(Saved data entries)
________________________________________

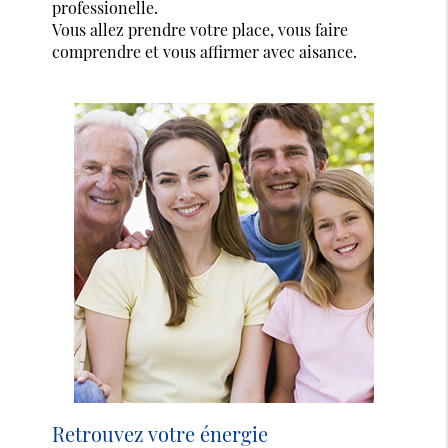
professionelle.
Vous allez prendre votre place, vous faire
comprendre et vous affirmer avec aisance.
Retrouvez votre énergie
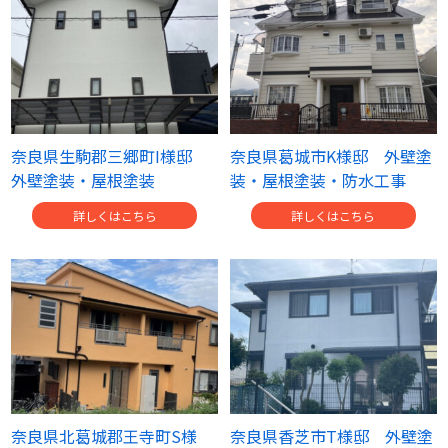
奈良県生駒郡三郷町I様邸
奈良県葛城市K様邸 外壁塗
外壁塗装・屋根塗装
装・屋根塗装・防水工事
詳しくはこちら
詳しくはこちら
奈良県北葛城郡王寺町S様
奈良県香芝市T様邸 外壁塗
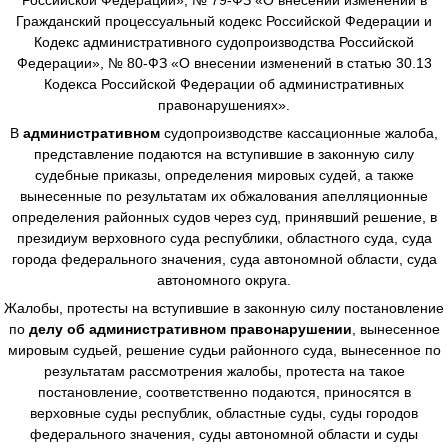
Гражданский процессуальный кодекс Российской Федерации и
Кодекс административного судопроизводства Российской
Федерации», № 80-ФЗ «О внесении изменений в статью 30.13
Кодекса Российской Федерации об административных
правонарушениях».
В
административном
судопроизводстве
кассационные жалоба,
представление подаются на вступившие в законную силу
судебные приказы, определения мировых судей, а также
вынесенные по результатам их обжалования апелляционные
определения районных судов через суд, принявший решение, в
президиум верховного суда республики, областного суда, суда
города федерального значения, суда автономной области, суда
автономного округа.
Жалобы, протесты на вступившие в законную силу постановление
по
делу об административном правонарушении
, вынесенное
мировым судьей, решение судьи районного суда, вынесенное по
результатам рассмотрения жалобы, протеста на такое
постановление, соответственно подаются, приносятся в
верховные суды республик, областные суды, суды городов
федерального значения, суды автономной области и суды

________________________________________

Your answer must consist of the entries, unchanged, with no pictures in it.

Task answer -
professionelle.
Vous allez prendre votre place, vous faire
comprendre et vous affirmer avec aisance.
Retrouvez votre énergie
奈良県生駒郡三郷町I様邸
奈良県葛城市K様邸 外壁塗
外壁塗装・屋根塗装
装・屋根塗装・防水工事
詳しくはこちら
詳しくはこちら
奈良県北葛城郡王寺町S様
奈良県香芝市T様邸 外壁塗
Гражданский процессуальный кодекс Российской Федерации и
Кодекс административного судопроизводства Российской
Федерации», № 80-ФЗ «О внесении изменений в статью 30.13
Кодекса Российской Федерации об административных
правонарушениях».
В
административном
судопроизводстве
кассационные жалоба,
представление подаются на вступившие в законную силу
судебные приказы, определения мировых судей, а также
вынесенные по результатам их обжалования апелляционные
определения районных судов через суд, принявший решение, в
президиум верховного суда республики, областного суда, суда
города федерального значения, суда автономной области, суда
автономного округа.
Жалобы, протесты на вступившие в законную силу постановление
по
делу об административном правонарушении
, вынесенное
мировым судьей, решение судьи районного суда, вынесенное по
результатам рассмотрения жалобы, протеста на такое
постановление, соответственно подаются, приносятся в
верховные суды республик, областные суды, суды городов
федерального значения, суды автономной области и суды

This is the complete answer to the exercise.